*What this task involves*. An exact transcript is needed of the material below, beginning at the line that contains "домов, на стенах" and continuing through its last line; nothing else should appear.

*Data for review*.
========

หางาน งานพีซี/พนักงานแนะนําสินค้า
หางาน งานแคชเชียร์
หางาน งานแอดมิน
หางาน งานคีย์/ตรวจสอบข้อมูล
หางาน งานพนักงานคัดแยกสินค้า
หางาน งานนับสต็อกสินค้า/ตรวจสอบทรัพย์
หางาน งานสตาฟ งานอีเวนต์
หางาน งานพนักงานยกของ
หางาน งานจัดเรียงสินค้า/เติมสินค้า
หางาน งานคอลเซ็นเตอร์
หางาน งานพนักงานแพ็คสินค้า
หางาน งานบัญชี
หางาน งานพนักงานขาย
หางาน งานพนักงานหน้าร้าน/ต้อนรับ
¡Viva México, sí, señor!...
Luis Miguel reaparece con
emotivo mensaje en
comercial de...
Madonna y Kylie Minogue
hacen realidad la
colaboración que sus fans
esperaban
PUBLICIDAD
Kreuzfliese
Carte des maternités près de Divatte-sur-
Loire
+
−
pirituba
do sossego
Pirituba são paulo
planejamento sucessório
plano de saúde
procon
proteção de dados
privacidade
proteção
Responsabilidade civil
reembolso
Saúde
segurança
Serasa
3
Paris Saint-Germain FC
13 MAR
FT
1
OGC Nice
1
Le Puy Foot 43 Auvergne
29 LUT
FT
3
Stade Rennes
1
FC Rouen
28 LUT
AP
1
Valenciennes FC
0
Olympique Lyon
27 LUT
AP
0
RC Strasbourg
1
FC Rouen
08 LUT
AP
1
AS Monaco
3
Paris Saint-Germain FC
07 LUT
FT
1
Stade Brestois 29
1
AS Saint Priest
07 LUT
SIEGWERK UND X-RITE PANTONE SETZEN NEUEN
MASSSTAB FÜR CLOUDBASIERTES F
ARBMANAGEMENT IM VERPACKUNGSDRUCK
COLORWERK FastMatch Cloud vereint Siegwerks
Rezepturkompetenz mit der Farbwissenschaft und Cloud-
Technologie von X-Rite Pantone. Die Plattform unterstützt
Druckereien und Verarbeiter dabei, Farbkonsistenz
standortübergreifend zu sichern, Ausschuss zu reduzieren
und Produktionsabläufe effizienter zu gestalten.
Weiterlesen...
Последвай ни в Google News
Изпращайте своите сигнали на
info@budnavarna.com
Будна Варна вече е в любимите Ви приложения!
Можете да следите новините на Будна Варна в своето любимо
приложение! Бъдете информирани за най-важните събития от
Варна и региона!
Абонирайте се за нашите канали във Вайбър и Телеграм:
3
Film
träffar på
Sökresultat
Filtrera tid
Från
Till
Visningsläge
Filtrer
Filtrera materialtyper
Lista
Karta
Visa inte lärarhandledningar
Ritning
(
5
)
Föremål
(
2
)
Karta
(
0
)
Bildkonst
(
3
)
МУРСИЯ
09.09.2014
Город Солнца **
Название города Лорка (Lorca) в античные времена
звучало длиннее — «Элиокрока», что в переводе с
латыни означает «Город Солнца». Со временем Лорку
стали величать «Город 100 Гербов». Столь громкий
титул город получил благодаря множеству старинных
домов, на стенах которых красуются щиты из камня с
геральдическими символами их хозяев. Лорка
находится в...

========

*Final answer*.
домов, на стенах которых красуются щиты из камня с
геральдическими символами их хозяев. Лорка
находится в...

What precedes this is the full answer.